Quando mi chiedono di questo disco, agli amici rispondo glissando che non ho mai avuto praticità con i vinili. Forse perché da piccolo distruggevo le cassettine, e il giradischi era solo un feticcio intoccabile e proibito che scrutavo dalla teca trasparente. Nonostante la persistenza di un certo timore reverenziale, ho imparato ad azionare il vecchio Thorens di casa per accorgermi che le decantate differenze tra pasta vinilica e compact-disc proprio panzane non sono. Del resto ascoltare i quattro lati di “Idolum” sul consueto dischetto di plastica da dodici centimetri sarebbe stata un’esperienza sicuramente diversa: meno penetrante, meno coinvolgente, meno fisica.

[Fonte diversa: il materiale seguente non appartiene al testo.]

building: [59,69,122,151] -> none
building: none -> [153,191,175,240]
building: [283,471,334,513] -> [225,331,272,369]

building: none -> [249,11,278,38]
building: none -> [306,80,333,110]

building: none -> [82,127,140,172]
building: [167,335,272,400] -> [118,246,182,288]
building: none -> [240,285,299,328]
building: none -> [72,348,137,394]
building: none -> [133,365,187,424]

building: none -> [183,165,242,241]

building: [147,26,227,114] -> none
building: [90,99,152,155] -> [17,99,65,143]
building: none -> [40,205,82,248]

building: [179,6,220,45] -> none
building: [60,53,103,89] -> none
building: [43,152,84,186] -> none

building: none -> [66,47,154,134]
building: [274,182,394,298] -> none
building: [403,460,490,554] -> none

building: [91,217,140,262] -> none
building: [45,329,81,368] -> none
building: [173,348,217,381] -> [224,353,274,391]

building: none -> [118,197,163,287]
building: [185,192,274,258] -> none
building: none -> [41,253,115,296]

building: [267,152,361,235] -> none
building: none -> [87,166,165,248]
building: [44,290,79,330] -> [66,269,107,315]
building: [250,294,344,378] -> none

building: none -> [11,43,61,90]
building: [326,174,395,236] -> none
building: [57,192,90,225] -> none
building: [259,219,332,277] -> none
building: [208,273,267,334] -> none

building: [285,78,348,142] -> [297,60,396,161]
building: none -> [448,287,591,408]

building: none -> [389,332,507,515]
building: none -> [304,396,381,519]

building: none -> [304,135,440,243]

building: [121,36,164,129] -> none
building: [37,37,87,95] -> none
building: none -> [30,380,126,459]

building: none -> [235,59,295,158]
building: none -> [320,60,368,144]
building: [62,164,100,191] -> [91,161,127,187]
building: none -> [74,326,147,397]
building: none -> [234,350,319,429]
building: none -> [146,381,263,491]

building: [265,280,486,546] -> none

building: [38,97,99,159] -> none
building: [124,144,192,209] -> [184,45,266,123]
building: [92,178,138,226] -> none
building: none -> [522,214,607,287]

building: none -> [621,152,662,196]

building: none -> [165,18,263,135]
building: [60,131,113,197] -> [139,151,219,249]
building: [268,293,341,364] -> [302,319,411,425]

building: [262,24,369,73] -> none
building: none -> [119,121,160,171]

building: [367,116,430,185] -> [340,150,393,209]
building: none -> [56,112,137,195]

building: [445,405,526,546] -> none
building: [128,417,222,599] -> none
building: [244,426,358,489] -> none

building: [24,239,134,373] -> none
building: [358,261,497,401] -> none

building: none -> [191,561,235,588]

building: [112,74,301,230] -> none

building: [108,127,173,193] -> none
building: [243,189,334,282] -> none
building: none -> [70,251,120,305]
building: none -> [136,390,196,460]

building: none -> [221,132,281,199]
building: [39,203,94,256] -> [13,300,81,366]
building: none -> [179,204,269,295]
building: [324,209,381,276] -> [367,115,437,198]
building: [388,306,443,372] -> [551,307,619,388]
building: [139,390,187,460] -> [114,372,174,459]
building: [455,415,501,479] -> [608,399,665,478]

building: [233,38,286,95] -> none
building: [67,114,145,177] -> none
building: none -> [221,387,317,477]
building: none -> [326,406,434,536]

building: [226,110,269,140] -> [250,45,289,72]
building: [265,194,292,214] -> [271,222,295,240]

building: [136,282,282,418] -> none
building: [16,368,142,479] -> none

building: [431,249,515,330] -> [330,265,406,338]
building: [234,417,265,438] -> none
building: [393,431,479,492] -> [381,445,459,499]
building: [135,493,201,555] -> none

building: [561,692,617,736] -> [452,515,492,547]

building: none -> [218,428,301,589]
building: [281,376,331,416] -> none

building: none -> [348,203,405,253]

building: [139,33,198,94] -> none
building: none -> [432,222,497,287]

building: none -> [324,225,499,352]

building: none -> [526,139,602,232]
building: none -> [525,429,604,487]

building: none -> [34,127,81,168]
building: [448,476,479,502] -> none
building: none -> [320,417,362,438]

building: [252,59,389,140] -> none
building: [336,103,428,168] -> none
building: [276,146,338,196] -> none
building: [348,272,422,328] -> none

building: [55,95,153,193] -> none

Anzitutto perché non avrei in mano un involucro tipo cartone della pizza che cela una scatola (simile più a una confezione deluxe di cioccolatini) da cui emerge con sorpresa il poster di Malleus disegnato per “Idolum”. Ecco quando le descrizioni visive del contenente sono quantomeno necessarie o dovute, specie poi se riescono a rappresentare così bene il contenuto. Se “Snailking” raffigurava un’animalesca spirale contorta su sé stessa, e poi il disco era un’orgia di sintetizzatori strafatti e visionari, a “Idolum” basta un colore: Nero. Pece, fumo, notte, seppia. Fate voi. E’ nero cioè scuro profondo ossessivo. Rappresenta il nuovo percorso degli Ufomammut e il distinguo più radicale con i precedenti lavori. Non che fossero meno scuri, profondi, ossessivi. Erano descritti (meglio) da altri elementi: commistioni psichedeliche e scontri/incontri di suggestioni tra i suoni fumosi dei primi esperimenti post-Black Sabbath (Sleep o Melvins) e tensioni di ben altra estrazione (Neurosis piuttosto che Mogwai). “Idolum” non rinnova le strutture ma ne ridefinisce i contorni, adeguandoli a nuove esigenze sonore. Mai come adesso l’habitat vinilico restituisce frequenze cavernose e abissali, dispensando fuzz e valvole in saturazione tra cui risulta davvero arduo districarsi. Dipingono un muro poligonale dalla densità magnifica, subdola, agghiacciante, proibita. Il mito ancestrale del conflitto tra elementi lascia la matita di Malleus e si immerge in “Ammonia”, brano magico e conturbante sorretto dai riverberi vocali di Rose Kemp. Scende negli inferi della decompressione pachidermica e chitarrosa di “Void”, poi è un lago di lava fusa con synth minimali e malvagi che (re)interpretano le divagazioni free-form dei primi due album.
Con tutti i pregi e i difetti del caso, dopo tale percorso non si può che considerare la band come creatrice di un suono distinguibile e ormai svincolato da suggestioni extra-europee. Sempre in cerca del connubio totalitario e perfetto tra Suono e Immagine, Ufomammut e il suo laboratorio grafico realizzano in definitiva il disco da osservare e l’artwork da ascoltare. Dovremmo tenerceli stretti.